Over the years, I've experienced truly bizarre and fantastic things through the medium of video games. When I was a child, I explored fantasy worlds as Italian plumbers and a menagerie of anthropomorphized animals. As a teenager, I was a street fighter through Street Fighter and fought Hitler's army more times than I can count in first person shooters. Even as an adult, I've witnessed games that create immersive fantasy worlds that would have made my younger self faint, but only elicit minor excitement now.

Why then, with all this amazing escapism, am I most impressed and enchanted with a video game where you explore a large but mundane suburban home? Gone Home is that game, and it's one of the most refreshing experiences I've had in a long time.

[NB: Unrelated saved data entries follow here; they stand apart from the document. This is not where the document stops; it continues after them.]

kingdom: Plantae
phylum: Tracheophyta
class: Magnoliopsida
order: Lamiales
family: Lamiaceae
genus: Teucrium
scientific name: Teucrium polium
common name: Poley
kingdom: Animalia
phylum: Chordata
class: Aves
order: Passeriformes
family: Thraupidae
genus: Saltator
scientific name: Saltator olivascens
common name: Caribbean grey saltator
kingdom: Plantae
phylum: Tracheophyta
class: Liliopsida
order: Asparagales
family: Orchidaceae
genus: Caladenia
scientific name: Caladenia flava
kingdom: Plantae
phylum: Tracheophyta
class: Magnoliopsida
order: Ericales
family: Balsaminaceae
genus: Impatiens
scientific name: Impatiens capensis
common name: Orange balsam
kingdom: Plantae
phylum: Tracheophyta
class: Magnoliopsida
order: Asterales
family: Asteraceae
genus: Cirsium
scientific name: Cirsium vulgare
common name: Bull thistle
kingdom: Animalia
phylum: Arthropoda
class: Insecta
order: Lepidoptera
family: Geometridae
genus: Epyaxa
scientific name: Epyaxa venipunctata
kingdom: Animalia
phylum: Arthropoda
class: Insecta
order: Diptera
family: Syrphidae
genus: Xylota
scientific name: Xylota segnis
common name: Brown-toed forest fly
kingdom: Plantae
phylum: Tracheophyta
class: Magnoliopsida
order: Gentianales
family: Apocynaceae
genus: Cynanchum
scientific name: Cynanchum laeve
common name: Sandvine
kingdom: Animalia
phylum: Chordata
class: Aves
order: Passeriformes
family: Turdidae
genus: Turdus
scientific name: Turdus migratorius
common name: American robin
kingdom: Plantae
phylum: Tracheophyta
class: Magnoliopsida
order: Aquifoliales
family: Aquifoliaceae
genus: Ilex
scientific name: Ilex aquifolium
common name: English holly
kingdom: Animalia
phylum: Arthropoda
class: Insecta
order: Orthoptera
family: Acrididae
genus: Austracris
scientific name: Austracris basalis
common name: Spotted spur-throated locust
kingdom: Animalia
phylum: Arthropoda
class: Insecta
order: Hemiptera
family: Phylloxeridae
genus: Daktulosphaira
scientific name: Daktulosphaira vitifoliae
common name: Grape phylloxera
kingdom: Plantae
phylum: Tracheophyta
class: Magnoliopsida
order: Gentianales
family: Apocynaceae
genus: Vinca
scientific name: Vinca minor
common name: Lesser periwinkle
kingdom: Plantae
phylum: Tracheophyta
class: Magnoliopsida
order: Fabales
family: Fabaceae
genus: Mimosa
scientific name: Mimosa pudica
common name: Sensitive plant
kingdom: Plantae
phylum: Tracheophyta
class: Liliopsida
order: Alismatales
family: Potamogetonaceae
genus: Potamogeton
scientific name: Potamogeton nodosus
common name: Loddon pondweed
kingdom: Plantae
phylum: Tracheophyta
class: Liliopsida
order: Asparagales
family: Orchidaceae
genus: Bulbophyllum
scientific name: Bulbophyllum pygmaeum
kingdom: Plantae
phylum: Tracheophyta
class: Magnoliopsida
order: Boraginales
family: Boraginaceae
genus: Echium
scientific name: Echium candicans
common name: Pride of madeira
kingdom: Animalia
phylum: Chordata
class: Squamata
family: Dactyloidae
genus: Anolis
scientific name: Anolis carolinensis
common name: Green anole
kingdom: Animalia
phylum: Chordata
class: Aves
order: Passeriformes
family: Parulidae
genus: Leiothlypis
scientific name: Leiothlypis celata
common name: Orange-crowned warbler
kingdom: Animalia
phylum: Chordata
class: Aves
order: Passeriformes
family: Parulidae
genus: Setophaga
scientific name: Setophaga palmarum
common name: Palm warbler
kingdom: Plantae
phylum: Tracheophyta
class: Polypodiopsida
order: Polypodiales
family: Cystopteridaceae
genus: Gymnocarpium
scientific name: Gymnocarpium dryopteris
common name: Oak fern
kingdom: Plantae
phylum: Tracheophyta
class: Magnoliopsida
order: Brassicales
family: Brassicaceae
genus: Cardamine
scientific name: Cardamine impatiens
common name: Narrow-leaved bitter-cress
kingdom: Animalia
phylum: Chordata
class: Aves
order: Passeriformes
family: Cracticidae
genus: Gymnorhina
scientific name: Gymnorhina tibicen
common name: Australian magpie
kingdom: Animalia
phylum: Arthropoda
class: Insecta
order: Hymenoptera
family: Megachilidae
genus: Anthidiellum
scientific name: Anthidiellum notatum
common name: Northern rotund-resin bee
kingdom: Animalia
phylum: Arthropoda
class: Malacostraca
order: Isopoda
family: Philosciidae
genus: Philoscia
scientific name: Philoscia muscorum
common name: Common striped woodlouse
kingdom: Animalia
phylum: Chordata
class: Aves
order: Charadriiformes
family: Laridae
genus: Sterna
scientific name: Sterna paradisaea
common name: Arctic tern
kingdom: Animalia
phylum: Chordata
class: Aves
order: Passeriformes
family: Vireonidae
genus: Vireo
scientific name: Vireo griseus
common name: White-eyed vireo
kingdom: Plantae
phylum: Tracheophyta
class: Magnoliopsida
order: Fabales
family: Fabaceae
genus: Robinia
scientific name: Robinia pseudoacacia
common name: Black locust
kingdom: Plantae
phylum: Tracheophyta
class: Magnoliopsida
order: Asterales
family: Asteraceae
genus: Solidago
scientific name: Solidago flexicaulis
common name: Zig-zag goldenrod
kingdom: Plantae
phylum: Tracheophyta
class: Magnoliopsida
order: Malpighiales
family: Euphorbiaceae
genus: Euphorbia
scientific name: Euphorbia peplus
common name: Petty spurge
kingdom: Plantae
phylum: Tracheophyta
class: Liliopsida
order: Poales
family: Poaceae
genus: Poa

Unlike most of those other games, Gone Home is an experience that uses interactivity to best tell its story. Set on a stormy night, it opens with your arrival home after a year away in Europe. The rest of the family has moved into a new home, dealt with personal issues, and generally changed without your knowledge while you were away. Walking into the house, you find it empty with only a cryptic note from your teenage sister to greet you.

To reveal much more would spoil the experience. This is a video game that includes no combat, no health bars, and no ways to fail whatsoever. The only things slowing your progress are locked doors that help guide the experience. The only goal of the game is to explore the house and learn what has become of your family, especially your sister.

This sounds like the set up for some type of horror story, and most games would lead to mutilated bodies and horrifying revelations. The game even plays with these assumptions, hinting at supernatural mysteries that are only red herrings. This increases the tension initially, but also allows the sweeter, and sometimes darker, stories underneath time to grow. No spirits attack through the walls or jump from closets, but this house does have a history that haunts it.

Almost every object in the home can be picked up and examined, and many of these items tell a story. These items are often documents or letters written with excellent attention to detail and authenticity. Sometimes, simple objects tell an important piece of the story, like a hidden bottle of alcohol or stack of unsold books.

The process of discovery allows the story to unfold organically, but also allows the player to invest themselves into the story. While your sister's voice narrates certain moments through diary entries, these moments only happen after you've already discovered the relevant item or note. There's no reason to continue forward other than to learn what happens, so your investment in the experience is entirely built into the story, not a high score or the next action sequence. This is a game about discovery that tells a tale of self-discovery.

It's been a long time since an experience, whether game, book, or film, has touched my mind and memories in such a strong way. The story is not complex and describes a very specific experience, but is genuinely human enough to make it easy to relate. I began to react to what happened to these characters through the lens of my own experience, and at certain moments my emotions and the character's emotions merged without me consciously realizing.

For example, the game lets you carefully replace each examined item, though you can simply drop them to the floor if you wish. I spent the entire game carefully replacing every object, until after a certain diary entry describing a family confrontation. I then found myself purposely chucking items across the room after looking at them. Then, after a while, I returned to placing things back in their proper spot.

I didn't realize until later that the diary entry had not only made the narrating character angry, but had also made me angry because it resonated with something from my own life. I was throwing those items in retaliation against the characters who angered the narrator and against those who angered me in my life. There was no reason to be careful with objects or to throw them, no punishment or reward of any kind. My behavior was simply a reaction to the story, something that had immersed me more than shooting faceless legions of enemies or fighting armies of ogres ever could.

Gone Home is not the greatest video game, nor will it revolutionize the medium by itself. However, it's another wonderful example of a game that creates a coherent experience focused on telling its story in the best way possible. It's a direct refutation to the idea that games have to focus on action, or bloat their length with unnecessary combat, to justify their existence. The two hours I spent Gone Home were worth more than the numerous hours combined I've spent with most games this year.